# Chevy plow truck light show!!



## deere615 (Jun 1, 2007)

As the title says- Chevy plow truck light show!Thumbs Up





Lights on the dump:





Whelen 500 series 5mms installed on the dump:


----------



## 2COR517 (Oct 23, 2008)

I like how the lights in the grill are hidden when the plow is up


----------



## jhall22guitar (Dec 11, 2011)

2COR517;1463961 said:


> I like how the lights in the grill are hidden when the plow is up


I bet he only uses the lights when he is on site. I know alot of the people on here do that.

I love the lights though! Wish I did that with my truck, maybe I will if I actually make some money! :laughing: I just dont like the revolving flash pattern on the trucks lightbar, but thats just me.


----------



## Burkartsplow (Nov 1, 2007)

Look Great Brad, Hoping for one more event this year, but it is not looking to good.


----------



## deere615 (Jun 1, 2007)

2COR517;1463961 said:


> I like how the lights in the grill are hidden when the plow is up


Those are on a seperate switch and are mainly there for in the summer when parked along a main road in the oposite direction but I do use them when plowing lots too


jhall22guitar;1463997 said:


> I bet he only uses the lights when he is on site. I know alot of the people on here do that.
> 
> I love the lights though! Wish I did that with my truck, maybe I will if I actually make some money! :laughing: I just dont like the revolving flash pattern on the trucks lightbar, but thats just me.


ya thats pretty much whaT I do the roof light is almost always on though. and I use the grille lights and the back window lights alot in the summer though. The top light I usually have on a wigwag pattern I can change the patterens instantly in the truck with a switch


Burkartsplow;1464089 said:


> Look Great Brad, Hoping for one more event this year, but it is not looking to good.

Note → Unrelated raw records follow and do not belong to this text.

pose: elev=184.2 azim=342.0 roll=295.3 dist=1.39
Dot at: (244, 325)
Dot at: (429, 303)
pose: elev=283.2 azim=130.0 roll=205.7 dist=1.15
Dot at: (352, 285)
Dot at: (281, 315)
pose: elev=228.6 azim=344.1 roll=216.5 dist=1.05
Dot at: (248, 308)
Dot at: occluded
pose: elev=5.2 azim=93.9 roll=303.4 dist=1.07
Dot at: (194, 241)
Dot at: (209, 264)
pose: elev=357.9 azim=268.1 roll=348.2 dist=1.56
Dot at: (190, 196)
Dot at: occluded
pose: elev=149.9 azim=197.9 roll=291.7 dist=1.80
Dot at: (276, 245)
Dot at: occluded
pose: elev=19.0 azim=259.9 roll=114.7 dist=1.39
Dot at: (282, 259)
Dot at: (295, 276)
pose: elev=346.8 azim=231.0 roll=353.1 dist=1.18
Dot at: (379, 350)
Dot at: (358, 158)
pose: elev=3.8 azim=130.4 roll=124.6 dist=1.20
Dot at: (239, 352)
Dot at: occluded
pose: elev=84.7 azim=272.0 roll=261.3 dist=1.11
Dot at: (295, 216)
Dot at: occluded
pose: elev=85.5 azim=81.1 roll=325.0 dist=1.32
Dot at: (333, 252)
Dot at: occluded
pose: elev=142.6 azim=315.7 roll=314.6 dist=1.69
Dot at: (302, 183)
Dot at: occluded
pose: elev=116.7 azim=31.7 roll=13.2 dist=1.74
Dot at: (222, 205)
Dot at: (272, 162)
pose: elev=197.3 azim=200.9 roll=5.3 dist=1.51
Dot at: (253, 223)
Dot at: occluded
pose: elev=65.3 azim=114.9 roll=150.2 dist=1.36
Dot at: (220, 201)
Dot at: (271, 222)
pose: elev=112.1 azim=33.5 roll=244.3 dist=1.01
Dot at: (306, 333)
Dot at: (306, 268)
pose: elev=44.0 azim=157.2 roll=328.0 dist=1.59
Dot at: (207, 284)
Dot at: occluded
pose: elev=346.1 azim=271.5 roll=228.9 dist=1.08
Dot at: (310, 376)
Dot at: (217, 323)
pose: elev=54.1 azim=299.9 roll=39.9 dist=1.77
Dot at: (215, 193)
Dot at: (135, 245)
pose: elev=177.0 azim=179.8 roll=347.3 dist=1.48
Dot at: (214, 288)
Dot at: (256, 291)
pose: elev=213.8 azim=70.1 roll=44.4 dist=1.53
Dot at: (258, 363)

ya one more salting would be nice it snowed a but here today I got a job to do tomorrow morning so it might get canceled if I have to go do salting


----------



## maverjohn (Jul 23, 2008)

Very Nice! More lights the better!!


----------



## deere615 (Jun 1, 2007)

Hey guyrs figured I would through this up here I took first place in a light competition in Ohio a few weeks ago with the 03 2500hd


----------



## leigh (Jan 2, 2009)

Nice! Only thing missing is a strobe lighted keg in the bed


----------



## jmac5058 (Sep 28, 2009)

Thats too much , you will be seeing flashes in your sleep for a week after plowing one night. Those strobes in the grill will bounce off the plow blinding you in no time. Nice trucks.


----------



## deere615 (Jun 1, 2007)

leigh;1496920 said:


> Nice! Only thing missing is a strobe lighted keg in the bed


haha thanks


jmac5058;1496992 said:


> Thats too much , you will be seeing flashes in your sleep for a week after plowing one night. Those strobes in the grill will bounce off the plow blinding you in no time. Nice trucks.


The 2 strobe lights on the back rack are no longer there and the lights in the grille are not normally run will plowing same with rear window lights-I use those more in the summer when parked on busy roads etc


----------



## maverjohn (Jul 23, 2008)

I like it ! and don't agree with jmac5058, I think it needs more lights !! anything planed ?


----------



## deere615 (Jun 1, 2007)

maverjohn;1498727 said:


> I like it ! and don't agree with jmac5058, I think it needs more lights !! anything planed ?


No no more that trucks been done with lights, next I want to do some lights on the diesel not too many flashy ones probably just some strobes then some other led running lights


----------



## kitn1mcc (Sep 15, 2008)

there not even Synced or set to the same pattern

this is how we do it in CT
did this one last summer/fall






and his other truck


----------



## deere615 (Jun 1, 2007)

kitn1mcc;1501423 said:


> there not even Synced or set to the same pattern
> 
> this is how we do it in CT
> did this one last summer/fall
> ...


On the dump those are not synced, the pickup the strobes and and grille lights are synced but the rear window lights are not and neither are the strobes on the backrack


----------



## micojj (Dec 12, 2005)

Where is a good place to buy a strobe light kit? I was looking on Ebay and found one for 8 bulbs @ 160w but thought the LED's would be better. Unfortunately I am not interested in spending $400 + on some kits because I am only doing our business lot and a couple driveways (I.E. I'm not making any money with this).


----------